[Consigne] Renvoie mot pour mot un extrait du texte sur Victor Klemperer : commence aux mots qui contiennent "On ne saurait" et arrête-toi après "purger sa peine.".

[Texte de la page]
....................

Explorer le passé/présent en compagnie de Victor Klemperer [9]
L’écriture comme signe de vie (1/4)
Dans le récit qu’il consigne de son emprisonnement d’une semaine, fin juin 1941, Klemperer distingue rigoureusement deux phases : les premiers quelques jours pendant lesquels il se trouve privé de tout moyen d’écrire et donc voué à des ruminations solitaires impossibles à consigner ; et la seconde durant laquelle son épreuve se trouve allégée par la grâce d’un bout de crayon que lui a fait passer un gardien et avec lequel il peut griffonner des notes sur des feuilles de papier hygiénique [1]. Il écrit : « L’avantage essentiel de ce crayon était que le seul fait de savoir qu’il existait m’évitait de chercher désespérément des idées. Quand j’étais à court, ou que mes vagabondages devenaient par trop déconcertants, je pouvais à tout moment reprendre mon jeu avec les mots ; je n’avais plus besoin de redouter le vide, et ainsi je ne me sentais plus vide » [2]. Et d’ajouter : « En notant aujourd’hui tous ces passe-temps, il m’apparaît indéniable que la moitié crayonnée de ma détention m’a été plus facile à supporter que celle qui l’avait précédée » [3].
On ne saurait mieux dire que, pour Klemperer, l’écriture est, rigoureusement parlant, une activité vitale. Dans les conditions ici évoquées, le mot écriture doit s’entendre dans son sens le plus littéral, pratique, élémentaire : le fait de pouvoir tracer des signes sur un support de papier, aussi rudimentaires le moyen d’écrire et le support en question soient-ils. Mieux encore : non pas même le fait de pouvoir écrire mais, si on lit bien, le simple fait de savoir qu’on peut le faire, qu’on dispose de ce moyen – et qui change tout ou presque aux conditions de cette détention solitaire, dans la cellule 89 du poste de police où l’infracteur au blackout a été condamné à purger sa peine.
La possibilité d’écrire n’est pas simplement un moyen de s’occuper ou une consolation allégeant les rigueurs de la détention, c’est une métamorphose : le reclus peut pratiquer des exercices de mémoire en notant des noms célèbres commençant par la même lettre, imaginer des jeux (de mots), composer des charades... – bref, en notant, il peut échapper à ce qu’il désigne comme l’« éternité indifférenciée et cruelle » (on pourrait dire : le temps homogène et vide) qu’il vient de traverser et s’assurer une prise sur la durée en lui donnant une forme, une structure.

....................

[Données enregistrées]
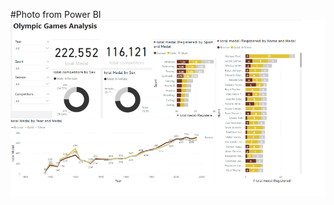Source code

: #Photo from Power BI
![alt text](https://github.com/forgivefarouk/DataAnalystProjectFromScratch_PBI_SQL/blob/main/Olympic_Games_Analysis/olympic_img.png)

....................

[Réponse rédigée]
On ne saurait mieux dire que, pour Klemperer, l’écriture est, rigoureusement parlant, une activité vitale. Dans les conditions ici évoquées, le mot écriture doit s’entendre dans son sens le plus littéral, pratique, élémentaire : le fait de pouvoir tracer des signes sur un support de papier, aussi rudimentaires le moyen d’écrire et le support en question soient-ils. Mieux encore : non pas même le fait de pouvoir écrire mais, si on lit bien, le simple fait de savoir qu’on peut le faire, qu’on dispose de ce moyen – et qui change tout ou presque aux conditions de cette détention solitaire, dans la cellule 89 du poste de police où l’infracteur au blackout a été condamné à purger sa peine.